WORK TO BE COMPLETED:
After locating the line containing "Give a lens", transcribe that line and all following lines exactly, stopping only at the end of the records.
-------
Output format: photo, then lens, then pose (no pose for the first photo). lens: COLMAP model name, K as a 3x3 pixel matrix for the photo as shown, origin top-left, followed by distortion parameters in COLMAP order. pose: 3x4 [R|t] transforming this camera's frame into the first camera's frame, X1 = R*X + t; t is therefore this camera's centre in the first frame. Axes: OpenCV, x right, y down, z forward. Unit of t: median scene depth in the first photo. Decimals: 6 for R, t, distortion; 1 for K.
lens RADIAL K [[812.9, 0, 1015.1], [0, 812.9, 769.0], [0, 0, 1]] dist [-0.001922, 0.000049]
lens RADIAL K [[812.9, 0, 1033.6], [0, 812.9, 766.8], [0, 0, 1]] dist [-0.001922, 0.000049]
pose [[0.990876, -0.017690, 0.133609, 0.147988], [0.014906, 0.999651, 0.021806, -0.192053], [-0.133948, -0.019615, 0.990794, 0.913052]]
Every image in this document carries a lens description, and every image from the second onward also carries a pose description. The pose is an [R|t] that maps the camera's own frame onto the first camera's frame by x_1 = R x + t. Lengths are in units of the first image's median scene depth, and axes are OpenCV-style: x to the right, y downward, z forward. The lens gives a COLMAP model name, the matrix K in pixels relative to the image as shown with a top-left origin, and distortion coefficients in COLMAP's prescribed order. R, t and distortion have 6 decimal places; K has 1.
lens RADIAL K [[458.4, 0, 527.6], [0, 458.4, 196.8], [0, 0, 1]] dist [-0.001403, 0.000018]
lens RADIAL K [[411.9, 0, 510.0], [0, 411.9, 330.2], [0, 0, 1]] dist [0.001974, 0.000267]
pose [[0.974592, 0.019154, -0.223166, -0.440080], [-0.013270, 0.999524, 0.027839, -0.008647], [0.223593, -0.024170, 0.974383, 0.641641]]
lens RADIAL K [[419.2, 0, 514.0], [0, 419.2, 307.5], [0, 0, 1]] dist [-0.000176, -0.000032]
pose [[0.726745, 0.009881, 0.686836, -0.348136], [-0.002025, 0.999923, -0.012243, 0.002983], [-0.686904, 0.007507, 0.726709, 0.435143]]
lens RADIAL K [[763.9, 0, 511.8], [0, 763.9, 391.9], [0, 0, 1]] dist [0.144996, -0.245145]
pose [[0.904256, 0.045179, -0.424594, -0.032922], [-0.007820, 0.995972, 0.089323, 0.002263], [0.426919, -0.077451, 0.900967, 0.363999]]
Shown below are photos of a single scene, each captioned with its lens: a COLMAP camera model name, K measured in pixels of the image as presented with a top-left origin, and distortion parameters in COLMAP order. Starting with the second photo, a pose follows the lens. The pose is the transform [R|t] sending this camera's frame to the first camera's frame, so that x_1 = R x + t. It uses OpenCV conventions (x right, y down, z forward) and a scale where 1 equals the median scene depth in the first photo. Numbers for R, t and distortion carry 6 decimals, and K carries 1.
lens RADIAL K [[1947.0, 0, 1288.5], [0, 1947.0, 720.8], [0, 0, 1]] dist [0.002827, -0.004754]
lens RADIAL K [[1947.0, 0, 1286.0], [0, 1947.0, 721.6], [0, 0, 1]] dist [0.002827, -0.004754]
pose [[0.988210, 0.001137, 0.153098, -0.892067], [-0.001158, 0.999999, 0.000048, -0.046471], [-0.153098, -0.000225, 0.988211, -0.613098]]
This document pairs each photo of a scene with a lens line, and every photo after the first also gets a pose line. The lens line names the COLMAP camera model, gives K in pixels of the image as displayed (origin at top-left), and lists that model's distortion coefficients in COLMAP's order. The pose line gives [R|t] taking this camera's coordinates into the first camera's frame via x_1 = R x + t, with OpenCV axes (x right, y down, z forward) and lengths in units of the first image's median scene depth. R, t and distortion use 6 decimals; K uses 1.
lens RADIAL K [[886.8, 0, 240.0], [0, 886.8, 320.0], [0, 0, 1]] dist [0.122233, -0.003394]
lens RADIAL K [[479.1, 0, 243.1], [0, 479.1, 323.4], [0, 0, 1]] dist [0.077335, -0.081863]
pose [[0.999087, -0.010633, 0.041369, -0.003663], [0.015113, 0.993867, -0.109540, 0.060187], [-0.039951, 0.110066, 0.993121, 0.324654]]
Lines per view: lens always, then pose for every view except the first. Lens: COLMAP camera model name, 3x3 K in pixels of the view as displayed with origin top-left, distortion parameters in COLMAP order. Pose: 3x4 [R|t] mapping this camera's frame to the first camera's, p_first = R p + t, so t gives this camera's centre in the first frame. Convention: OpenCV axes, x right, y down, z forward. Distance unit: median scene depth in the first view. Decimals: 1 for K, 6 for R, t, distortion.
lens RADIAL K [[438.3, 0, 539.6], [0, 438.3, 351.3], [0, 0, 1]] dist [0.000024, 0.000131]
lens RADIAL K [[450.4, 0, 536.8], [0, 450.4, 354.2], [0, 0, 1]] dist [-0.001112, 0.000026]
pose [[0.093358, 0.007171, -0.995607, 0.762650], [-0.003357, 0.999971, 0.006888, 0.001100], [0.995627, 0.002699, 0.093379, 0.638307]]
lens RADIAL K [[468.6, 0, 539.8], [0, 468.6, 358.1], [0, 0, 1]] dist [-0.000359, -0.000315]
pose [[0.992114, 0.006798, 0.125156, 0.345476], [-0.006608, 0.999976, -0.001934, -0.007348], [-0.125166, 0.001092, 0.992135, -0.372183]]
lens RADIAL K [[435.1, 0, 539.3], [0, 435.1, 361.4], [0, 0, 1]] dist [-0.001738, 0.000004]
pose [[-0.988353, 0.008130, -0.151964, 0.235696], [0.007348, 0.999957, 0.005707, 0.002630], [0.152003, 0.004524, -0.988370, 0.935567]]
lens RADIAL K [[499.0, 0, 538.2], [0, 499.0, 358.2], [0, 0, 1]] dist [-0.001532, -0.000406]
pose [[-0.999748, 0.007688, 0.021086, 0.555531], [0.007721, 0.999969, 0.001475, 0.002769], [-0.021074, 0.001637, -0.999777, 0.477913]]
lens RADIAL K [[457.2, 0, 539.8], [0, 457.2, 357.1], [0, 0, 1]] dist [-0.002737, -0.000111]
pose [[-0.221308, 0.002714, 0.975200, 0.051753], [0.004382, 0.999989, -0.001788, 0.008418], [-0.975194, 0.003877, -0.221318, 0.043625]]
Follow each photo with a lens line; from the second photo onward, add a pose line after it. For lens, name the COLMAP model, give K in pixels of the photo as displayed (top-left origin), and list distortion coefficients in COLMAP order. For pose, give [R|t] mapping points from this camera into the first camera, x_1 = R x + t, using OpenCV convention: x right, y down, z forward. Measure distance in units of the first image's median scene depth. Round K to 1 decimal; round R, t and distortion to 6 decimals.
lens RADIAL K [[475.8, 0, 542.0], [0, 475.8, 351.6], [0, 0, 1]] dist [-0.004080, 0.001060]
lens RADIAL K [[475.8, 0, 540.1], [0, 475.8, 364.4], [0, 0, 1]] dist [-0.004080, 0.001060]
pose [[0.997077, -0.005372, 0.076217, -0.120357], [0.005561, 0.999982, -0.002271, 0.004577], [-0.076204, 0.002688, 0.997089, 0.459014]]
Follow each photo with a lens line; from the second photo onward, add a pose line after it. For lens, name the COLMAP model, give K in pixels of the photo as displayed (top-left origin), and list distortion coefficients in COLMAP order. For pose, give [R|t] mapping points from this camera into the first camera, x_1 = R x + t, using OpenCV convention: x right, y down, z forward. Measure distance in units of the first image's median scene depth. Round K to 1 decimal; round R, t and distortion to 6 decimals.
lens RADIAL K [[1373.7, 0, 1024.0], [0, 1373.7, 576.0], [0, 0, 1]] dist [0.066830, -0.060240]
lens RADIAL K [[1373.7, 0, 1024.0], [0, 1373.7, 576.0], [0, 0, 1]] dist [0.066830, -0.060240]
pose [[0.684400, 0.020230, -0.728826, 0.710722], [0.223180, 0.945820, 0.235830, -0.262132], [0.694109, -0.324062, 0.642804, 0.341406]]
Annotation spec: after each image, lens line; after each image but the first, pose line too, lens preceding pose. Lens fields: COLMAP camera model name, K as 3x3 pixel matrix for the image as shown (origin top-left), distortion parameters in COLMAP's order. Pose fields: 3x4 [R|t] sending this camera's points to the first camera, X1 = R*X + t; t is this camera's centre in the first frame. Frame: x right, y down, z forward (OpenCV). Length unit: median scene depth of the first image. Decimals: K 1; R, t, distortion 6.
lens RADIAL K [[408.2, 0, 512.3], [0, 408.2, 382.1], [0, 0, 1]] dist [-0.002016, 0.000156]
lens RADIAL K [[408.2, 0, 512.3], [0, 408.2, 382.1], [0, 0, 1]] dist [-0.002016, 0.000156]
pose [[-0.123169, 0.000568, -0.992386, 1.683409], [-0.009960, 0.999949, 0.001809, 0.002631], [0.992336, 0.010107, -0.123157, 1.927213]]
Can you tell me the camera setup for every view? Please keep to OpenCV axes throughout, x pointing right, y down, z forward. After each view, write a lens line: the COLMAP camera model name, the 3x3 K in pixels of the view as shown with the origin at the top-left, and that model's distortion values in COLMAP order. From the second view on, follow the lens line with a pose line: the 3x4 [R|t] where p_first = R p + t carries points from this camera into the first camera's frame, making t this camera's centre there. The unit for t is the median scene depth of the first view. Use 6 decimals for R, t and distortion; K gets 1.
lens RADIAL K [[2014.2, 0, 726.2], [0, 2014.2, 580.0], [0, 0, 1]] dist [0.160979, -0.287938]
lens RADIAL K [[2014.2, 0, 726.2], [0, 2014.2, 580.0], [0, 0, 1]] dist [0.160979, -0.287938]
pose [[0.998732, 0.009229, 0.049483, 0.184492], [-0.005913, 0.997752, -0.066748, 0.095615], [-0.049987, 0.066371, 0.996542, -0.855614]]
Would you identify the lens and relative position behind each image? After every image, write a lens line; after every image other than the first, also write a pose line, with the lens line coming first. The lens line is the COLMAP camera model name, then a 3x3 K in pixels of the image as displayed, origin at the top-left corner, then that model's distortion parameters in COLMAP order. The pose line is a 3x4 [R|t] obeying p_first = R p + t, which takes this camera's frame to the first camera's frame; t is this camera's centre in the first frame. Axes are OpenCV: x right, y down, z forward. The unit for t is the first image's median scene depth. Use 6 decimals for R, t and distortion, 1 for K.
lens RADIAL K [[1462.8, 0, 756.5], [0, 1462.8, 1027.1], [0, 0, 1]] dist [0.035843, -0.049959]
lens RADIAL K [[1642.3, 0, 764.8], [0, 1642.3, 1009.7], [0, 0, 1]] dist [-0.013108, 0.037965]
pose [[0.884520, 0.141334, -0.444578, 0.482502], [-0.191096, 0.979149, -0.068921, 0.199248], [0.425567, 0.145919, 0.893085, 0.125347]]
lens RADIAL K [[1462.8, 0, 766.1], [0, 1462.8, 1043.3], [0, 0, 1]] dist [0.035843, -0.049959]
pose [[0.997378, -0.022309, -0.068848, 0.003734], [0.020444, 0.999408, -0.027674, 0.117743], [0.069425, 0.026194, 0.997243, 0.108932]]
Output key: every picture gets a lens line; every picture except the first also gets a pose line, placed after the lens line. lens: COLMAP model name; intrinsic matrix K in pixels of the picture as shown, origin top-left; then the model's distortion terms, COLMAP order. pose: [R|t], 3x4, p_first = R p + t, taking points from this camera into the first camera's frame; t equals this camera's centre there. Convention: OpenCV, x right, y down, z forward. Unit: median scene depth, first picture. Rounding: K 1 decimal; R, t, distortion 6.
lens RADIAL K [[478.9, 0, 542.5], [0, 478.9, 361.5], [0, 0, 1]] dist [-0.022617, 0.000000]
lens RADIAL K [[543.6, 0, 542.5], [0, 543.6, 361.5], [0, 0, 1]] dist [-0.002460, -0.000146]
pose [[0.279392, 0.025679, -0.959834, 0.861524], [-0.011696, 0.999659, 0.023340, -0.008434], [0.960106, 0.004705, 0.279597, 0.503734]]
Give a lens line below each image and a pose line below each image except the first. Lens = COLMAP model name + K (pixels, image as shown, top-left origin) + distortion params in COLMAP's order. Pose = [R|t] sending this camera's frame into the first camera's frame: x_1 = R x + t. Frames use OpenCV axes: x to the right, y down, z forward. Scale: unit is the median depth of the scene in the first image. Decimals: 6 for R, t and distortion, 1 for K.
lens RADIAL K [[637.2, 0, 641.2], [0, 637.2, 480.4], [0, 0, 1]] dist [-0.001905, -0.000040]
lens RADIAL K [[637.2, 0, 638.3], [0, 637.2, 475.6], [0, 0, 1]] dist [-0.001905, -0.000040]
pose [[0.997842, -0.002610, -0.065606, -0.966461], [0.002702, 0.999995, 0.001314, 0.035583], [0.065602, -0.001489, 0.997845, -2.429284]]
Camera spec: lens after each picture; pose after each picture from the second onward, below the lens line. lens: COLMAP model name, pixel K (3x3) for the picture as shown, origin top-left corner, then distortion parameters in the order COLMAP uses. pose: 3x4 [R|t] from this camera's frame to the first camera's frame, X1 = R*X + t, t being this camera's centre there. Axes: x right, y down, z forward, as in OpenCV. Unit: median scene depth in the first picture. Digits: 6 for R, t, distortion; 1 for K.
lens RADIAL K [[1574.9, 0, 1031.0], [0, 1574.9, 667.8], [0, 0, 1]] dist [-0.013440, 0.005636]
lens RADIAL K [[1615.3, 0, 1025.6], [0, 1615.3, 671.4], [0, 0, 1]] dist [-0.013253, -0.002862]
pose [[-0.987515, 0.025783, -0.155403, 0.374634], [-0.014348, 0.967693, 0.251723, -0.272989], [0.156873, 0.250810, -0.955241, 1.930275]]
-------
TASK RESULT:
Give a lens line below each image and a pose line below each image except the first. Lens = COLMAP model name + K (pixels, image as shown, top-left origin) + distortion params in COLMAP's order. Pose = [R|t] sending this camera's frame into the first camera's frame: x_1 = R x + t. Frames use OpenCV axes: x to the right, y down, z forward. Scale: unit is the median depth of the scene in the first image. Decimals: 6 for R, t and distortion, 1 for K.
lens RADIAL K [[637.2, 0, 641.2], [0, 637.2, 480.4], [0, 0, 1]] dist [-0.001905, -0.000040]
lens RADIAL K [[637.2, 0, 638.3], [0, 637.2, 475.6], [0, 0, 1]] dist [-0.001905, -0.000040]
pose [[0.997842, -0.002610, -0.065606, -0.966461], [0.002702, 0.999995, 0.001314, 0.035583], [0.065602, -0.001489, 0.997845, -2.429284]]
Camera spec: lens after each picture; pose after each picture from the second onward, below the lens line. lens: COLMAP model name, pixel K (3x3) for the picture as shown, origin top-left corner, then distortion parameters in the order COLMAP uses. pose: 3x4 [R|t] from this camera's frame to the first camera's frame, X1 = R*X + t, t being this camera's centre there. Axes: x right, y down, z forward, as in OpenCV. Unit: median scene depth in the first picture. Digits: 6 for R, t, distortion; 1 for K.
lens RADIAL K [[1574.9, 0, 1031.0], [0, 1574.9, 667.8], [0, 0, 1]] dist [-0.013440, 0.005636]
lens RADIAL K [[1615.3, 0, 1025.6], [0, 1615.3, 671.4], [0, 0, 1]] dist [-0.013253, -0.002862]
pose [[-0.987515, 0.025783, -0.155403, 0.374634], [-0.014348, 0.967693, 0.251723, -0.272989], [0.156873, 0.250810, -0.955241, 1.930275]]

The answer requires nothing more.